> **REQUIRED ACTION**: Nothing after the line with "are likely to provide the fastest" belongs in the copy; extract the lines below from the top through that line, pictures left out.

╭──

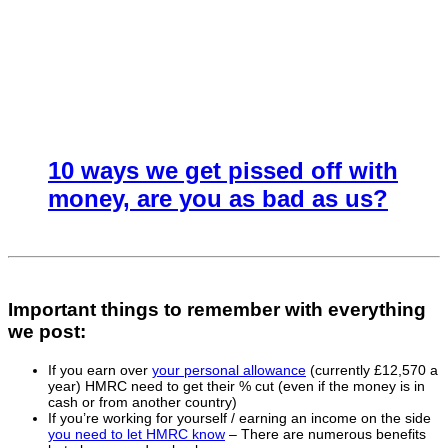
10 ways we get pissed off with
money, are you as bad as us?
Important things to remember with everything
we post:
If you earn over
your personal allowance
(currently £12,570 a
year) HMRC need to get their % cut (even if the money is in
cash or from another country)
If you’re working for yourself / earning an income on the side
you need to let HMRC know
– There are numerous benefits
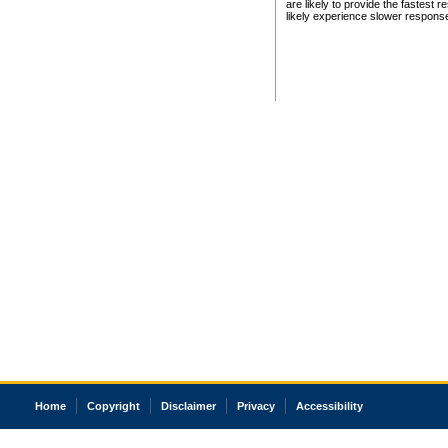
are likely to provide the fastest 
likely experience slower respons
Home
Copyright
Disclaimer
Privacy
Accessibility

╰──

> **EXPECTED OUTPUT**:
10 ways we get pissed off with
money, are you as bad as us?
Important things to remember with everything
we post:
If you earn over
your personal allowance
(currently £12,570 a
year) HMRC need to get their % cut (even if the money is in
cash or from another country)
If you’re working for yourself / earning an income on the side
you need to let HMRC know
– There are numerous benefits
are likely to provide the fastest 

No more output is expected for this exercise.